## Description of the task:
Reproduce only the stretch of entries below that begins at the first line and ends at the line holding "在學校受了委屈，我爸爸都會讓我反省自己，因為那".

[Records from a data collection]
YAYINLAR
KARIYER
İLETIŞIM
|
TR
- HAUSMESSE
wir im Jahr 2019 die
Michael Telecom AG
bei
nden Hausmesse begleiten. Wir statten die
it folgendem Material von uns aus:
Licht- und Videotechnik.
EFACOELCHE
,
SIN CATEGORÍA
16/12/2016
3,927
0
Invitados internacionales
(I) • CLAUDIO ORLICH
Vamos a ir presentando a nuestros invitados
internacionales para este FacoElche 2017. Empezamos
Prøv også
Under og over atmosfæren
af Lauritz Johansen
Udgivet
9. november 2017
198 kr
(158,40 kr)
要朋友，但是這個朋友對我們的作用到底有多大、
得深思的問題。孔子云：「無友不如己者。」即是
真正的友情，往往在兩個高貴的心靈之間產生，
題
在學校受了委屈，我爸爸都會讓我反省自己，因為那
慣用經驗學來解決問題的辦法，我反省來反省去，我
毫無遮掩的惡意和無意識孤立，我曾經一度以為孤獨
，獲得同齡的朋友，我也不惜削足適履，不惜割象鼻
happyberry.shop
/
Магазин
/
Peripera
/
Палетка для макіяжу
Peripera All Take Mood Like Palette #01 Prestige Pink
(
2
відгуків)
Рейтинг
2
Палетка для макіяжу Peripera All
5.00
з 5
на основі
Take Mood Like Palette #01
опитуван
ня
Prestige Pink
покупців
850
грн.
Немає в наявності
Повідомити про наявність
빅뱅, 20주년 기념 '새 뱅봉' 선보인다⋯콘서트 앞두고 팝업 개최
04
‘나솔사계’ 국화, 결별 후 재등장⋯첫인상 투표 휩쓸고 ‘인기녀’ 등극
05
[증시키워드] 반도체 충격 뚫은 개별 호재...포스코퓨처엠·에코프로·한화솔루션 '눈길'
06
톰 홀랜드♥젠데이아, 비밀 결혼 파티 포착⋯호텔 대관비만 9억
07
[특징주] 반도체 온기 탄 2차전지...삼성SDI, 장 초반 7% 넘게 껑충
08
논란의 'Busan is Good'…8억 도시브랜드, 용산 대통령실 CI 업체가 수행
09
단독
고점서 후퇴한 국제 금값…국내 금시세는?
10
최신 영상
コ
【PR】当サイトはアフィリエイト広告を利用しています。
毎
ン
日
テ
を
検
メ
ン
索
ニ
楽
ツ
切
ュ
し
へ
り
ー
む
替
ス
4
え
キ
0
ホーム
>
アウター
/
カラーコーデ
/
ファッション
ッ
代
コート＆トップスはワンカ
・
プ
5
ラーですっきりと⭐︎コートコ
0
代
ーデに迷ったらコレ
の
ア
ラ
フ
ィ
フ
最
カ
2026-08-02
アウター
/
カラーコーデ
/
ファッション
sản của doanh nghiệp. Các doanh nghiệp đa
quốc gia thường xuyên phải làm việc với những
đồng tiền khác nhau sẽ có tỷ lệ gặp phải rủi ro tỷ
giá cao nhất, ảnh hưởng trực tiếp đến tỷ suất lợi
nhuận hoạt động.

## Answer box:
YAYINLAR
KARIYER
İLETIŞIM
|
TR
- HAUSMESSE
wir im Jahr 2019 die
Michael Telecom AG
bei
nden Hausmesse begleiten. Wir statten die
it folgendem Material von uns aus:
Licht- und Videotechnik.
EFACOELCHE
,
SIN CATEGORÍA
16/12/2016
3,927
0
Invitados internacionales
(I) • CLAUDIO ORLICH
Vamos a ir presentando a nuestros invitados
internacionales para este FacoElche 2017. Empezamos
Prøv også
Under og over atmosfæren
af Lauritz Johansen
Udgivet
9. november 2017
198 kr
(158,40 kr)
要朋友，但是這個朋友對我們的作用到底有多大、
得深思的問題。孔子云：「無友不如己者。」即是
真正的友情，往往在兩個高貴的心靈之間產生，
題
在學校受了委屈，我爸爸都會讓我反省自己，因為那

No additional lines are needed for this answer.